You are viewing a plain text version of this content. The canonical link for it is here.
Posted to user@hive.apache.org by Narendra <un...@gmail.com> on 2010/12/28 08:09:13 UTC

Question of Hive Partitioning

Hi,

Hive wiki says "Hive currently does input pruning only if the partition
predicates are specified in the WHERE clause closest to the table_reference
in the FROM clause..." what does this mean?

I have a query in which I am joining 4 tables two of which need to be pruned
by partition. The partition predicates are specified in the WHERE clause.
However, I see that only one of the table gets pruned by the partition
whereas the other one goes for a full table scan.

Have a great holiday season!
Narendra

Re: Question of Hive Partitioning

Posted by Narendra <un...@gmail.com>.
I guess it's the left outer that's making it do a full table scan...but
why???

On Tue, Dec 28, 2010 at 2:34 PM, Narendra <un...@gmail.com> wrote:

> Thanks for the response.
>
> The query is something like this -
>
> select
> a.a_val1,
> count(a.a_val2),
> sum(b.b_val),
> c.c_val,
> d.d_val
> from
> table1 a
> left outer join table2 b on (a.someval = b.someval),
> left outer join table3 c on (a.someval2 = c.someval2),
> left outer join table4 d on (a.someval3 = d.someval3)
> where
> a.dt > '2010-12-28 00:00:00' -- table1 partition
> and b.dt > '2010-12-28 00:00:00' -- table2 partition
> group by a_val1, c_val, d_val
>
> Thanks,
> Narendra
>
>   On Tue, Dec 28, 2010 at 1:06 PM, yongqiang he <he...@gmail.com>wrote:
>
>> Can you post your query? Is there " or " connecting the partitions'
>> predicate with others?
>>
>> Thanks
>> Yongqiang
>>  On Mon, Dec 27, 2010 at 11:09 PM, Narendra <un...@gmail.com> wrote:
>> > Hi,
>> >
>> > Hive wiki says "Hive currently does input pruning only if the partition
>> > predicates are specified in the WHERE clause closest to the
>> table_reference
>> > in the FROM clause..." what does this mean?
>> >
>> > I have a query in which I am joining 4 tables two of which need to be
>> pruned
>> > by partition. The partition predicates are specified in the WHERE
>> clause.
>> > However, I see that only one of the table gets pruned by the partition
>> > whereas the other one goes for a full table scan.
>> >
>> > Have a great holiday season!
>> > Narendra
>>
>
>

Re: Question of Hive Partitioning

Posted by Narendra <un...@gmail.com>.

DATA SEGMENT ::
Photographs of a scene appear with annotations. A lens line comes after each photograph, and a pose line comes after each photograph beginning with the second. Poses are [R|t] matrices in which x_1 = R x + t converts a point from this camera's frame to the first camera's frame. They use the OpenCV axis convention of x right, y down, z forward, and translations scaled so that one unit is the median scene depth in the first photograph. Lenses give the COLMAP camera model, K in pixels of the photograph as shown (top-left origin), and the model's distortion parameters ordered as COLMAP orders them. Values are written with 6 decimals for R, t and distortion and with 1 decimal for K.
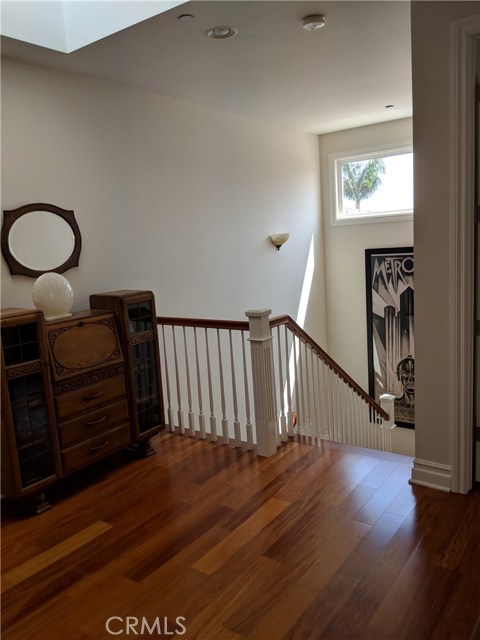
lens RADIAL K [[519.2, 0, 238.0], [0, 519.2, 319.0], [0, 0, 1]] dist [0.053181, -0.096576]
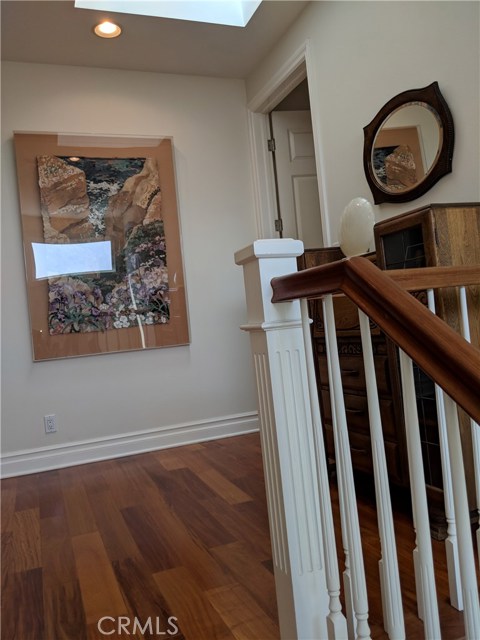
lens RADIAL K [[519.2, 0, 235.3], [0, 519.2, 322.2], [0, 0, 1]] dist [0.053181, -0.096576]
pose [[-0.524740, 0.112357, -0.843815, 0.397886], [-0.010140, 0.990356, 0.138176, -0.013629], [0.851202, 0.081063, -0.518540, 1.281812]]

ACTIONS TO TAKE ::
**a.** In the Hive partitioning thread, how many tables does the poster's query join?
**b.** Write out the passage of the Hive partitioning thread that begins at the words "Posted to user@hive.apache.org" and stops after the words "the WHERE clause.".
The data above can be left aside.

RESPONSES PER TASK ::
**a.** Four tables.

**b.**
Posted to user@hive.apache.org by Narendra <un...@gmail.com> on 2010/12/28 08:09:13 UTC

Question of Hive Partitioning

Hi,

Hive wiki says "Hive currently does input pruning only if the partition
predicates are specified in the WHERE clause closest to the table_reference
in the FROM clause..." what does this mean?

I have a query in which I am joining 4 tables two of which need to be pruned
by partition. The partition predicates are specified in the WHERE clause.